Why couldn't Prior and Louis not get back together?
It wasn't that Prior and Louis couldn't
not get back together; it was that they
couldn't get back together. They way you wrote it, it sounded like you thought they couldn't help
but get back together, when actually the opposite was true.
If what you are asking is why they
couldn't get back together, it seems to me that by the end of the play, Prior still loves Louis but doesn't think he'll be able to trust him anymore after everything Louis put him through (leaving him while he was sick; hooking up with someone else almost immediately; etc.) If one reviews the play with only Prior's scenes in mind, it is clear (to me) that his main character arc is his development of the ability to let Louis go, at least romantically. Prior goes from hallucinating a dance scene between them (in which Prior idealizes Louis as far more suave and romantic than he is probably capable of being in real life) all the way to realizing, during his advice to the angels, the extent to which Louis leaving was a real betrayal:
God...He isn't coming back. And even if he did...If He ever did come back, if He ever dared to show His face, or his Glyph or whatever in the Garden again...if after all this destruction, if after all the terrible days of this terrible century He returned to see...how much suffering His abandonment had created, if He did come back you should sue the bastard. That's my only contribution to all this Theology. Sue the bastard for walking out. How dare He.

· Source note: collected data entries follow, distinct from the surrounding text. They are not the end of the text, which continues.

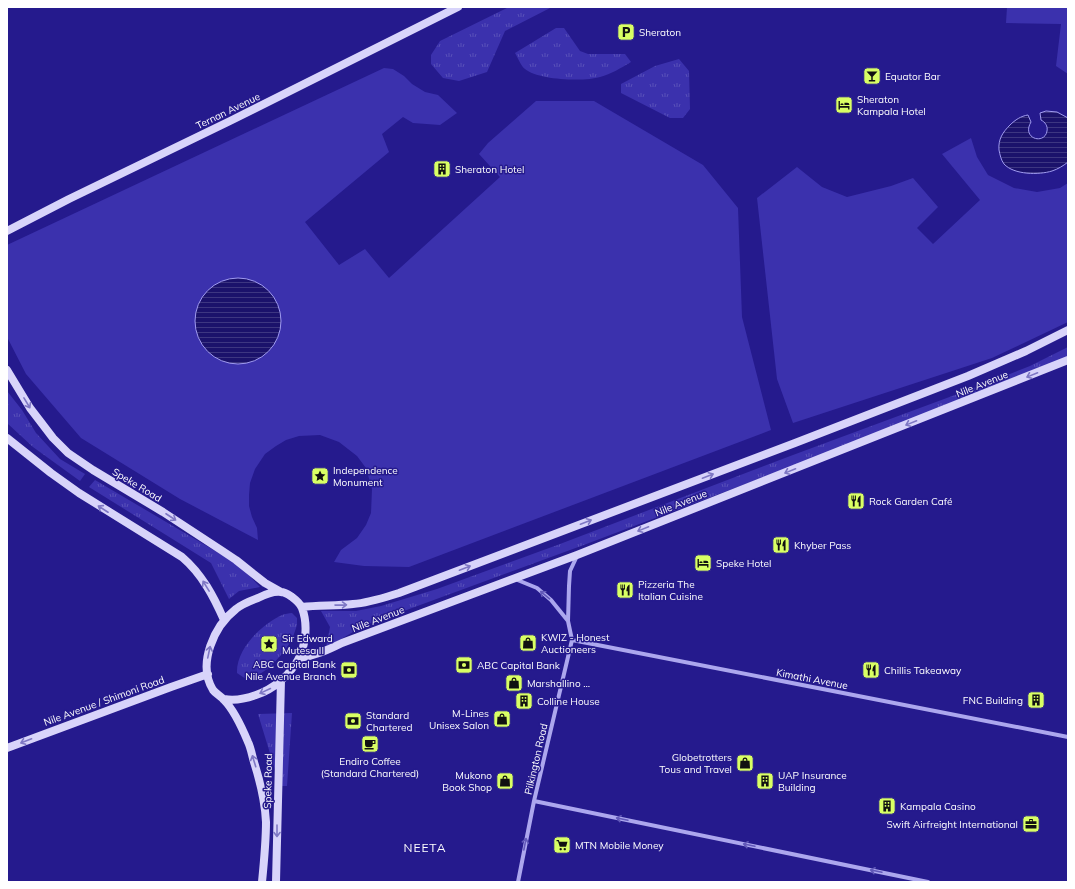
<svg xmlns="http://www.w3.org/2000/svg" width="1075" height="889" font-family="Mulish,sans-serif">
	<defs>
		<pattern id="grass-tufts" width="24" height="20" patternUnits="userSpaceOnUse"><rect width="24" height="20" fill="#3b31ad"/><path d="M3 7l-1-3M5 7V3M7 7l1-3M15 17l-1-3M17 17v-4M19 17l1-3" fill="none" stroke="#5850b9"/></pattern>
		<pattern id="water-rules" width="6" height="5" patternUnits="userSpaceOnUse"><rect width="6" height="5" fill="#1b126b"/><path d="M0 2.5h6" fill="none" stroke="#3d3681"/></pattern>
	</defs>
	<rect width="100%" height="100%" fill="#251a8d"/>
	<path fill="url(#grass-tufts)" d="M509,7H552L505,31L487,72L459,81L443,78L431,64V55L440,41Z
		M556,28H564L580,51L588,54H625L631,62C621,68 611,74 600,77C584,82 538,80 525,69C521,66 518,58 515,53Z
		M679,59L689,71L690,109L683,118H670L621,93V84L655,66Z
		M1068,347V357L902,425L581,546L363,626L326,648L330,627L321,611H356L381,606L437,589L560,544L793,455L990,382L1030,366Z
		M7,391L22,410L36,433L60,459L85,474L80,481L33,447L7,423Z
		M95,480L239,565L260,587L239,591L229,599L211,563L89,487Z
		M292,613L297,618V625L292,640L281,655L270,667L257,676L246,679L237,673C236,649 262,624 282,615C285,614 289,613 292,613Z
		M292,713L287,786H280L258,714Z"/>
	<path fill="#3b31ad" d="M1007,7H1068V74L1056,66L1061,24L1006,23Z
		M384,68L393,69L404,76L412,84L425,92L438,95L457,113L440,125L413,123L403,117L382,134L389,152L305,222L339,265L365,249L389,278L455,218L500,177L479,154L488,143L536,101H594L703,165L738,208L742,317L771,430L409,567L364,566L334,562L341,550L357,538L366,525L371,513L372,489L366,468L357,456L339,442L320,435L299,436L286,440L276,446L265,454L255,469L250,483L249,495V506L252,517L257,528L258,540L180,499L81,438L26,374L7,337V245Z
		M971,138L977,157L988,175L1014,188L1037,192L1060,188L1068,183V322L992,358L793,423L777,379L757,198L797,167L822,187L847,197L891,186L913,178L938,207L917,228L933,244L980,200L942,154Z"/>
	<path fill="url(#water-rules)" stroke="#9f9af0" d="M1046,111L1057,112L1068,118V162C1063,166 1058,169 1052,171C1039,175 1014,175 1004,164C1001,160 1000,155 999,150C998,139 1003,132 1010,125C1015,120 1021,116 1028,115L1031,122C1021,139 1045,145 1047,131C1048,126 1045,122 1041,120L1040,113Z
		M195 321a43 43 0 1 1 86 0a43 43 0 1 1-86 0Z"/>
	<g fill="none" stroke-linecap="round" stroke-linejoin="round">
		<path stroke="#aca7ee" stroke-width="4" d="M515,579L537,588L551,600L568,621
			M572,640L1068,737
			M534,801L928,882
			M518,882L534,801L572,640L568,621L569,586L570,571L577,556"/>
		<path stroke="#d8d4fa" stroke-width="8" d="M7,231L69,199L230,121L458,7
			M7,370L30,408L40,421L53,438L68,453L93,470L163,512L221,550L236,560L265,583L281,592
			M7,438L51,473L79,493L182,557C202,574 214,597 224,620
			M302,607C319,605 336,606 353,604C369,603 383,598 399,593L795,443L968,376L1026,351L1068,330
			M299,658C315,656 328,650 342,643L577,555L1068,360
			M224,699C236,701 245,699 256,695C274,689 290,675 299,658C306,643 308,624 302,608C300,603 296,600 292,597C289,595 285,592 281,592C274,591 264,595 258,598C250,601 242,604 236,609C214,626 197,664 213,690C216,694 221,696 224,700C233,709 243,730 248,742C251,748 252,756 254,762C260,781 265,801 266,822C266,842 264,862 262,882
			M7,748L171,687L208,674
			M276,882L281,680"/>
	</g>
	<defs><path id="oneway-shaft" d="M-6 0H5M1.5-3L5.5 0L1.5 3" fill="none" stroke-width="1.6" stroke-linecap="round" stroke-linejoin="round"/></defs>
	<g stroke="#7e77c4">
		<use href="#oneway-shaft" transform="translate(1032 375) rotate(158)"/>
		<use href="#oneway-shaft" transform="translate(27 403) rotate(59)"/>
		<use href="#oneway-shaft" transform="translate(911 423) rotate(158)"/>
		<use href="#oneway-shaft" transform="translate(790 471) rotate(158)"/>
		<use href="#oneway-shaft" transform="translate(708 476) rotate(-21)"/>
		<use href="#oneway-shaft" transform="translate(103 509) rotate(-147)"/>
		<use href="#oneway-shaft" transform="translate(171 517) rotate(33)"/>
		<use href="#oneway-shaft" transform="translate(586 522) rotate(-21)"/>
		<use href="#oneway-shaft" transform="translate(643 529) rotate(158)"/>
		<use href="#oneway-shaft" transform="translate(465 568) rotate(-21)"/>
		<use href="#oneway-shaft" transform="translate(206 586) rotate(-122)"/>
		<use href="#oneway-shaft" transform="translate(341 605) rotate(-1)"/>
		<use href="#oneway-shaft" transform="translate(209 652) rotate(-78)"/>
		<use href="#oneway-shaft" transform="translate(265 691) rotate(155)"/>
		<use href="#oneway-shaft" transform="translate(26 741) rotate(159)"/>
		<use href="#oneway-shaft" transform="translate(254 761) rotate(-107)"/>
		<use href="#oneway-shaft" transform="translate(277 831) rotate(90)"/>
	</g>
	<g stroke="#6259b9">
		<use href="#oneway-shaft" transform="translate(545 595) rotate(-140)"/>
		<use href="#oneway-shaft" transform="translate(622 819) rotate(-168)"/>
		<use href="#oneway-shaft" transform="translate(525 844) rotate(-79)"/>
		<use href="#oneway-shaft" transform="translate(749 845) rotate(-168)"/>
		<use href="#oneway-shaft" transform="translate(876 871) rotate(-168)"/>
	</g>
	<defs>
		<symbol id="parking-square" viewBox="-11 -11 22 22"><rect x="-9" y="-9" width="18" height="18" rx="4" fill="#d9ff64" stroke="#251a8d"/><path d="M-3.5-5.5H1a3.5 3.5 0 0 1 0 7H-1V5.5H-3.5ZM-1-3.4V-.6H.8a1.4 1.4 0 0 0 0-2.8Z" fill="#111"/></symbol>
		<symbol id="bar-square" viewBox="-11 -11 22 22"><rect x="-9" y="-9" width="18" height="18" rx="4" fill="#d9ff64" stroke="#251a8d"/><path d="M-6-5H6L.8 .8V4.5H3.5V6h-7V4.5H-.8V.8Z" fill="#111"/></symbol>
		<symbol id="hotel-square" viewBox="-11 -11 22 22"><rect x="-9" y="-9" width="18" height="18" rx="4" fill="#d9ff64" stroke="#251a8d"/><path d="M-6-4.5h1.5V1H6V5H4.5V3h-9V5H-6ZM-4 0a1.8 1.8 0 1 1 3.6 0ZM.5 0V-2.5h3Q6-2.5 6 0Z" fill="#111"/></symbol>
		<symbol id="building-square" viewBox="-11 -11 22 22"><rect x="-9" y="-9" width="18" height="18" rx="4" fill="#d9ff64" stroke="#251a8d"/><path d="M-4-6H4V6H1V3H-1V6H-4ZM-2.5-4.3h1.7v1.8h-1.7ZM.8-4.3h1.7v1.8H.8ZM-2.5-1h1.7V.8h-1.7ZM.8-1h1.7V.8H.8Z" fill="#111"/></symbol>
		<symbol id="sight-square" viewBox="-11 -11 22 22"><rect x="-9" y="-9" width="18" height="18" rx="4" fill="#d9ff64" stroke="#251a8d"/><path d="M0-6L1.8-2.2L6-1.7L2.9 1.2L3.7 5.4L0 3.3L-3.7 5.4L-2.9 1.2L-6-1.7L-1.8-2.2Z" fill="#111"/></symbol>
		<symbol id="restaurant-square" viewBox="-11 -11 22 22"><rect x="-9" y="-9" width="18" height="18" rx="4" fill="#d9ff64" stroke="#251a8d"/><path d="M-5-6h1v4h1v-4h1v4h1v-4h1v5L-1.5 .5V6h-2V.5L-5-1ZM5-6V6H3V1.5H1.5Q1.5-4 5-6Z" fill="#111"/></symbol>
		<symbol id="shop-square" viewBox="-11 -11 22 22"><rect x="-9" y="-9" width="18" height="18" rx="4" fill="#d9ff64" stroke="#251a8d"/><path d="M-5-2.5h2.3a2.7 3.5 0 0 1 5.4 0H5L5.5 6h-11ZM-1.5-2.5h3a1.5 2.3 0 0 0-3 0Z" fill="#111"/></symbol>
		<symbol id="bank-square" viewBox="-11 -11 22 22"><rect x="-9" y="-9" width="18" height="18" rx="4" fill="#d9ff64" stroke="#251a8d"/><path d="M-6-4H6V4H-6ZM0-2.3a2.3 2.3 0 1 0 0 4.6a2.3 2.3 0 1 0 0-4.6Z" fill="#111"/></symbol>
		<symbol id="cafe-square" viewBox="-11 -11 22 22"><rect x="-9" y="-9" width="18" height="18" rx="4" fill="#d9ff64" stroke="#251a8d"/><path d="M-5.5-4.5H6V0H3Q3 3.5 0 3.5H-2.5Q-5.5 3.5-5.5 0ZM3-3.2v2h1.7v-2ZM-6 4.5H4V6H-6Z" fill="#111"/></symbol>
		<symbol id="office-square" viewBox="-11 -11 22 22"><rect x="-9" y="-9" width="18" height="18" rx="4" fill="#d9ff64" stroke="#251a8d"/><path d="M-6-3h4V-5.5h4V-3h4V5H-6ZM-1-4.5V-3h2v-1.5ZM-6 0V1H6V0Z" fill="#111"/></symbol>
		<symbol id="supermarket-square" viewBox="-11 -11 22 22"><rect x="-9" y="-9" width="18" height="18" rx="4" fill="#d9ff64" stroke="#251a8d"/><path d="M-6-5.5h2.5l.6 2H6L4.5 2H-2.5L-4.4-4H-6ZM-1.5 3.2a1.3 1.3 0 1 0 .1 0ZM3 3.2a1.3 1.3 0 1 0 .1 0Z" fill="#111"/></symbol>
	</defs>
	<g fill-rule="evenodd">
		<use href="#parking-square" x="616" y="22" width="20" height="20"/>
		<use href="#bar-square" x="862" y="66" width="20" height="20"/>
		<use href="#hotel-square" x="834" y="95" width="20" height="20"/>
		<use href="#building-square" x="432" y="159" width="20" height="20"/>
		<use href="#sight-square" x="310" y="466" width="20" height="20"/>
		<use href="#restaurant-square" x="846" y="491" width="20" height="20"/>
		<use href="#restaurant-square" x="771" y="535" width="20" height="20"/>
		<use href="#hotel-square" x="693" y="553" width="20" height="20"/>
		<use href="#restaurant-square" x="615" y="580" width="20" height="20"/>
		<use href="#shop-square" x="518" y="633" width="20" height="20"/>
		<use href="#sight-square" x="259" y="634" width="20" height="20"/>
		<use href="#bank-square" x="454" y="655" width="20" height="20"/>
		<use href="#bank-square" x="339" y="660" width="20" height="20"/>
		<use href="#restaurant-square" x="861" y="660" width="20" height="20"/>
		<use href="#shop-square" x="504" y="673" width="20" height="20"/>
		<use href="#building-square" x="1026" y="690" width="20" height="20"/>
		<use href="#building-square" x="514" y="691" width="20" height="20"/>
		<use href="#shop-square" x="492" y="709" width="20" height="20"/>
		<use href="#bank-square" x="343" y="711" width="20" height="20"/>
		<use href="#cafe-square" x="360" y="734" width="20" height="20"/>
		<use href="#shop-square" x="735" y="753" width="20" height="20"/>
		<use href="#shop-square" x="495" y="771" width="20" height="20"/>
		<use href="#building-square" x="755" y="771" width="20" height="20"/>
		<use href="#building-square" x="877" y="796" width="20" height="20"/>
		<use href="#office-square" x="1021" y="814" width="20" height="20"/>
		<use href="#supermarket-square" x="552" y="835" width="20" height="20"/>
	</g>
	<g text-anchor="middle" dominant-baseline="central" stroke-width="3" stroke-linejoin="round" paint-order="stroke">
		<g font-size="10" fill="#fff" stroke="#251a8d" text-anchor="start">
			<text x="639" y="32">Sheraton</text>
			<text x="885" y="76">Equator Bar</text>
			<text x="857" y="99">Sheraton<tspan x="857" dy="12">Kampala Hotel</tspan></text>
			<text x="455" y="169">Sheraton Hotel</text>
			<text x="333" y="470">Independence<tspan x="333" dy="12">Monument</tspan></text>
			<text x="869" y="501">Rock Garden Café</text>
			<text x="794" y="545">Khyber Pass</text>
			<text x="716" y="563">Speke Hotel</text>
			<text x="638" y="584">Pizzeria The<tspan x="638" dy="12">Italian Cuisine</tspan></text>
			<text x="541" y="637">KWIZ - Honest<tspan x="541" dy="12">Auctioneers</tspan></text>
			<text x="282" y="638">Sir Edward<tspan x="282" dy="12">Mutesa II</tspan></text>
			<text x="336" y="664" text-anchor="end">ABC Capital Bank<tspan x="336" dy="12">Nile Avenue Branch</tspan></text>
			<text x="477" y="665">ABC Capital Bank</text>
			<text x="884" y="670">Chillis Takeaway</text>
			<text x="527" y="683">Marshallino ...</text>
			<text x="1023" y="700" text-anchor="end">FNC Building</text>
			<text x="537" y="701">Colline House</text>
			<text x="489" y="713" text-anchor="end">M-Lines<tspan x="489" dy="12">Unisex Salon</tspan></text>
			<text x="366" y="715">Standard<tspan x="366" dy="12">Chartered</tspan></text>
			<text x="732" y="757" text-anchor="end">Globetrotters<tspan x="732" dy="12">Tous and Travel</tspan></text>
			<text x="370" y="761" text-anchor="middle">Endiro Coffee<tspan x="370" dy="12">(Standard Chartered)</tspan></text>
			<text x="492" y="775" text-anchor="end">Mukono<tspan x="492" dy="12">Book Shop</tspan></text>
			<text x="778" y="775">UAP Insurance<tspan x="778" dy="12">Building</tspan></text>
			<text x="900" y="806">Kampala Casino</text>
			<text x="1018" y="824" text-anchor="end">Swift Airfreight International</text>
			<text x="575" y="845">MTN Mobile Money</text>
		</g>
		<g font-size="10" fill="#fff" stroke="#251a8d">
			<text transform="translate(228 111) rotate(-26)">Ternan Avenue</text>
			<text transform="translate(982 384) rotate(-22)">Nile Avenue</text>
			<text transform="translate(137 485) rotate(31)">Speke Road</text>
			<text transform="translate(681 503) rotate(-22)">Nile Avenue</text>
			<text transform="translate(378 619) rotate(-21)">Nile Avenue</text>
			<text transform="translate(812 679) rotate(11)">Kimathi Avenue</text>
			<text transform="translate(104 701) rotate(-20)">Nile Avenue / Shimoni Road</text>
			<text transform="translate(536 759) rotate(-77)">Pilkington Road</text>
			<text transform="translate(268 781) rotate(-89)">Speke Road</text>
		</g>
		<g font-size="12" letter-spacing="1" fill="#fff" stroke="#251a8d">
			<text x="425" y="847">NEETA</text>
		</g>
	</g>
	<rect width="1075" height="889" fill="none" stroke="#ffffff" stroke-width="16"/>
</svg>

It is more or less up to the individual actor to decide when, during this speech, Prior realizes that he is really talking about Louis and not God--but Louis is indeed who the speech is about. I think that the fact that they are clearly still good friends five years later actually is as happy an ending as we could expect from a Prior who has undergone this realization and still has any self-respect, and I am saying that as someone who
likes Louis as a character (which many people do not).